Text Mining II

Published

October 25, 2023

Introduction

Welcome to the third practical of the week!

The aim of this practical is to introduce you to word embedding, and enhance your understanding of sentiment analysis by doing dictionary-based sentiment embedding.

library(tidyverse) # as always :)
library(tidytext)  # for text mining
library(text2vec)  # our dataset comes from this package

Word Embedding

In this part of the practical we will use word embedding. To work with text, we need to transform it into numerical values. One way is to count the words and weight their frequency (e.g. with TF-IDF). Another method is word embedding. Word embedding techniques such as word2vec and GloVe use neural networks to construct word vectors. With these techniques, words in similar contexts are represented by similar numerical vectors.

We will use the Harry Potter books as our data. Let’s start by installing the harrypotter package from github using remotes.

→ **Directions**
1. In the text mining practical, why does the word embedding section say text must be transformed into numerical values? Answer in one to three sentences.
2. Pick up the text mining practical after its final line and write the next part.

→ **Dataset content**
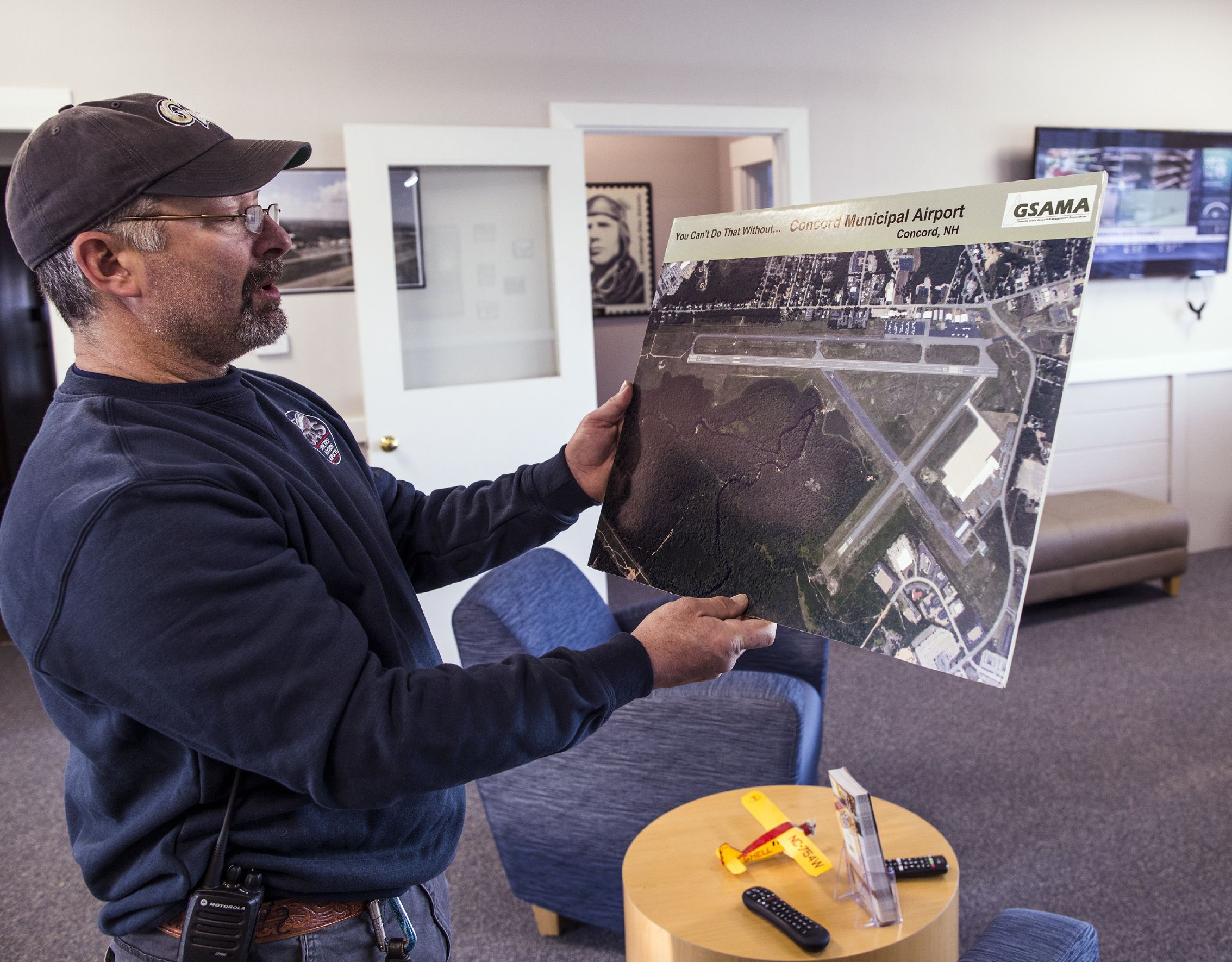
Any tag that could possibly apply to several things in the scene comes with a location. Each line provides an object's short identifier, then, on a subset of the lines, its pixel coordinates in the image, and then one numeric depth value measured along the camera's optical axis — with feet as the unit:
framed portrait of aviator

→ **Responses by task**
1. The practical states that text must be transformed into numerical values in order to work with it. It names two ways to do this: counting words and weighting their frequency (for example with TF-IDF), or word embedding.

2.
remotes::install_github("bradleyboehmke/harrypotter")
library(harrypotter) # Not to be confused with the CRAN palettes package

The harrypotter package supplies the first seven novels in the Harry Potter series. Here is some info about this data set:

  • A data set with all Harry Potter books.
    This data set contains the full texts of the first seven Harry Potter books (see below the list). Each text is in a character vector with each element representing a single chapter. It is provided from the harrypotter package written by Bradley Boehmke.

    • philosophers_stone: Harry Potter and the Philosophers Stone, published in 1997
    • chamber_of_secrets: Harry Potter and the Chamber of Secrets, published in 1998
    • prisoner_of_azkaban: Harry Potter and the Prisoner of Azkaban, published in 1999
    • goblet_of_fire: Harry Potter and the Goblet of Fire, published in 2000
    • order_of_the_phoenix: Harry Potter and the Order of the Phoenix, published in 2003
    • half_blood_prince: Harry Potter and the Half-Blood Prince, published in 2005
    • deathly_hallows: Harry Potter and the Deathly Hallows, published in 2007
1. Use the code below to load the first seven novels in the Harry Potter series.
hp_books <- c("philosophers_stone", "chamber_of_secrets",
              "prisoner_of_azkaban", "goblet_of_fire",
              "order_of_the_phoenix", "half_blood_prince",
              "deathly_hallows")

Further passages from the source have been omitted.